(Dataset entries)
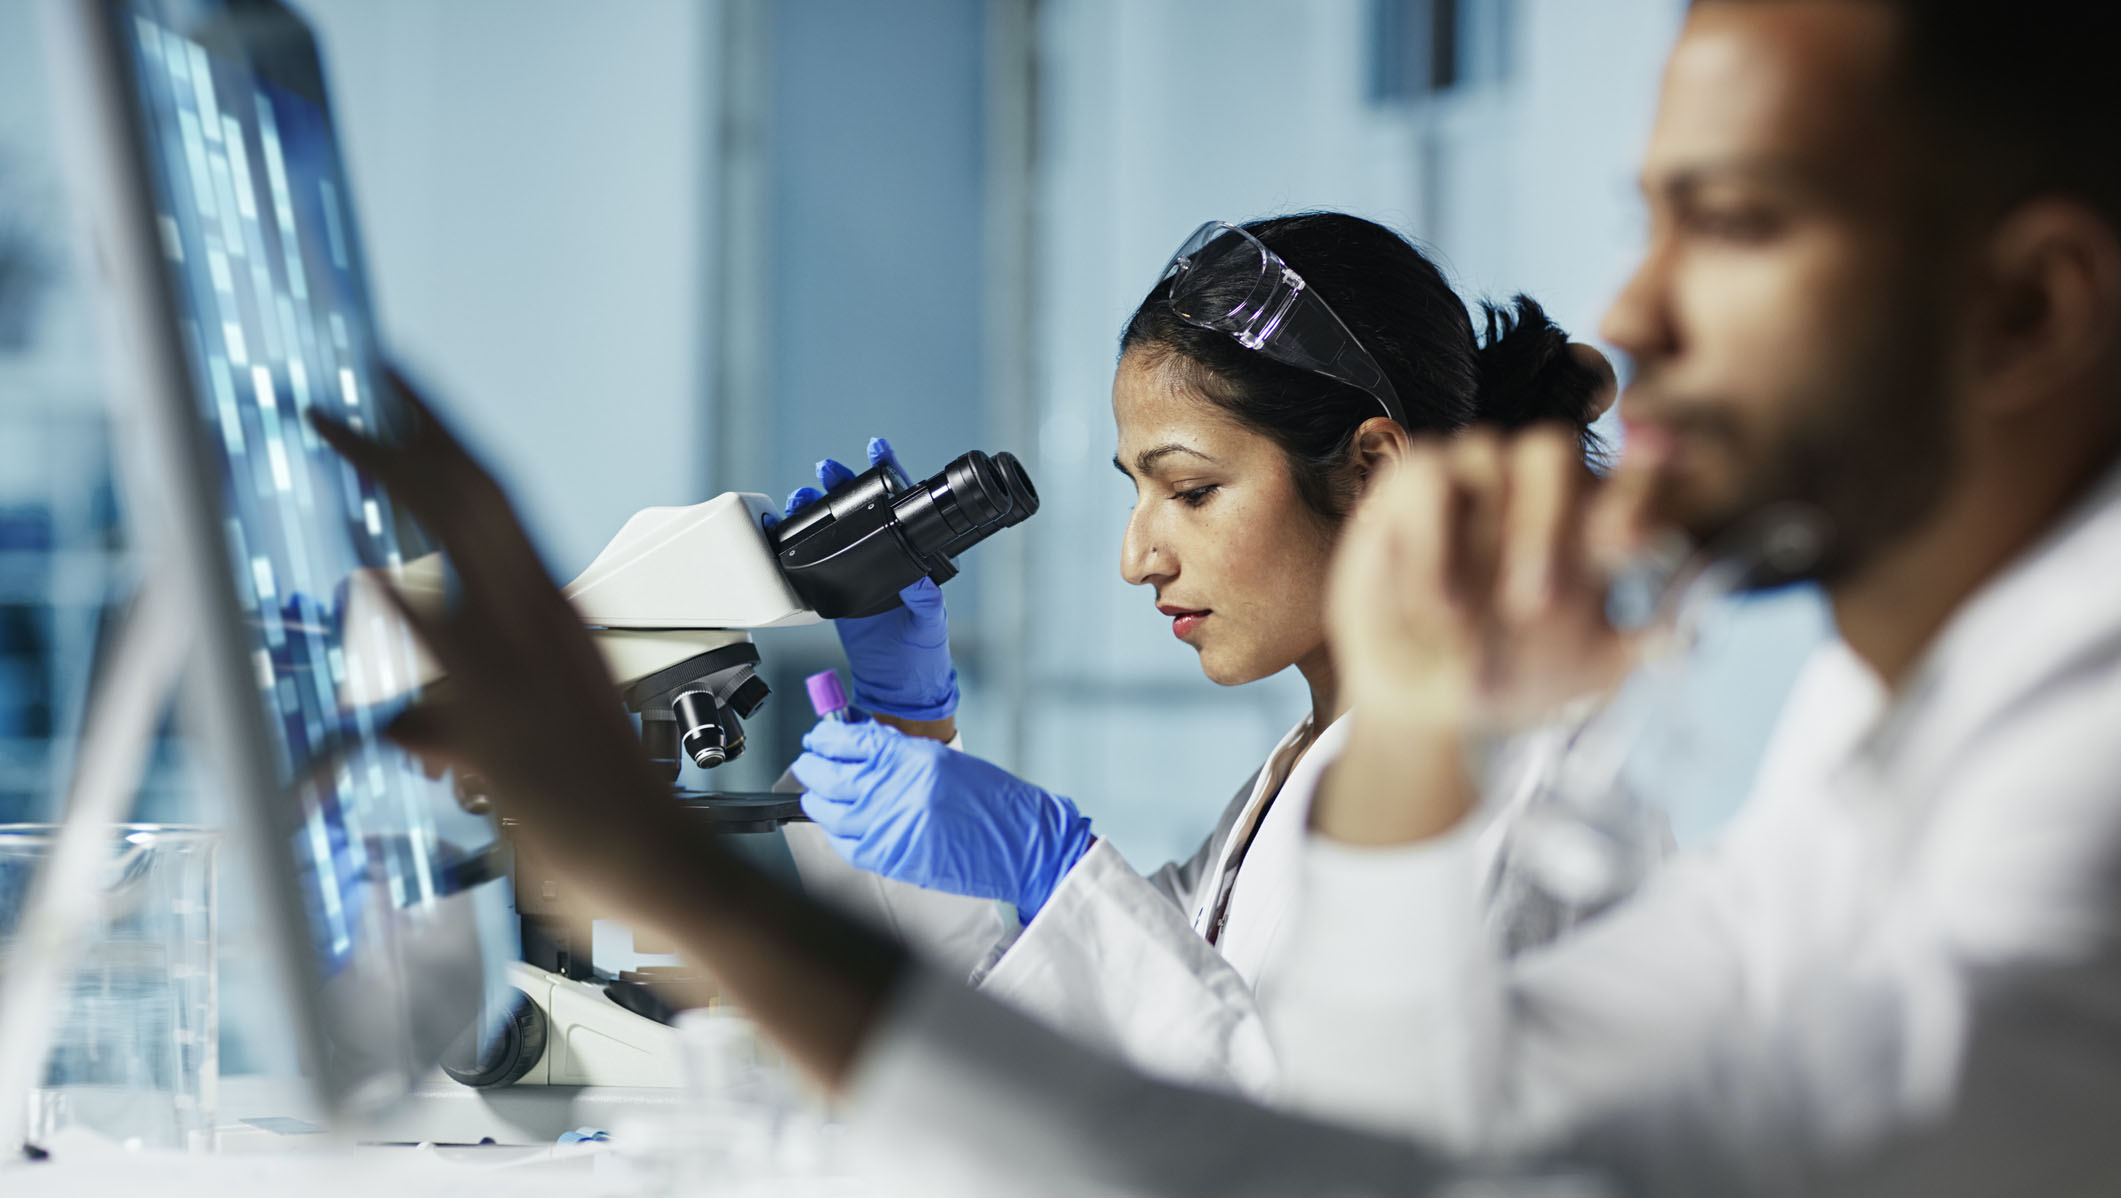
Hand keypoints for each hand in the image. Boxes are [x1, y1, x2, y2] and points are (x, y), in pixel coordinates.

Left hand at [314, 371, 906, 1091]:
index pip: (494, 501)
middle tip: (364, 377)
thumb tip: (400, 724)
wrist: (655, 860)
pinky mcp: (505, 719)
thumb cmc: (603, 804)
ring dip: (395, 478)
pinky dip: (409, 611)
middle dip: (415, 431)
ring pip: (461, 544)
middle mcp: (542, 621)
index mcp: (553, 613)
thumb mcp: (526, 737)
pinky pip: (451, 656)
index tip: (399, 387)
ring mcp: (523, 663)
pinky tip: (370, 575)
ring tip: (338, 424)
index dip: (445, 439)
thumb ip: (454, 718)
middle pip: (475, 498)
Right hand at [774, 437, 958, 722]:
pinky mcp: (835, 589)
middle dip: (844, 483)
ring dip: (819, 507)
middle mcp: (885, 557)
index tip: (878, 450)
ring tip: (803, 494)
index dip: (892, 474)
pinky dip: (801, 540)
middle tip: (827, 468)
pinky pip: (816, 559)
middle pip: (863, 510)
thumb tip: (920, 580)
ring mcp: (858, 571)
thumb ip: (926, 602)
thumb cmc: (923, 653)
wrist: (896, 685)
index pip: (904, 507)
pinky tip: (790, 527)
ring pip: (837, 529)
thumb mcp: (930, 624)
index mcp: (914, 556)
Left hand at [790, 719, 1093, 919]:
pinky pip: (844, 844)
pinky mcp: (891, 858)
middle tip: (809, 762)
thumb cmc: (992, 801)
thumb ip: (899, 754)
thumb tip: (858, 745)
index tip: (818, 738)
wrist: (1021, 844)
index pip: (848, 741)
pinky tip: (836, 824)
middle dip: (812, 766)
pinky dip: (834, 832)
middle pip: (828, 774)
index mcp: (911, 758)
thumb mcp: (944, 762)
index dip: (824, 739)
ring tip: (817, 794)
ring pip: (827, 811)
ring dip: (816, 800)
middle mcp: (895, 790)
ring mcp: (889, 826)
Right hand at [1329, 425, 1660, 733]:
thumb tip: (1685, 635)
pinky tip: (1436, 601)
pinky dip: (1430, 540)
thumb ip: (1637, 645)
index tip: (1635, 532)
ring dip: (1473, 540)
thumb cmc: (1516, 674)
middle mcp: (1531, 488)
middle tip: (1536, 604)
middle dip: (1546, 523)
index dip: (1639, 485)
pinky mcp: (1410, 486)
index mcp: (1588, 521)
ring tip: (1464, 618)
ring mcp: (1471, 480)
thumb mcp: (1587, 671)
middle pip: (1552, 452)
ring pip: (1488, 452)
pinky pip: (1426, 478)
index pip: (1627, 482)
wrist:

* About this task
Report each line above containing the string "hand".

* Written response
Hand keypoints for each hand in the image. Boxes are [x1, y1, x2, y2] and points are (x, y), in pixel coordinates.
Left hand at [314, 371, 906, 1091]:
Right hand at [774, 437, 958, 722]:
Left hand at [790, 719, 1093, 919]:
Right hand at [1329, 425, 1660, 733]:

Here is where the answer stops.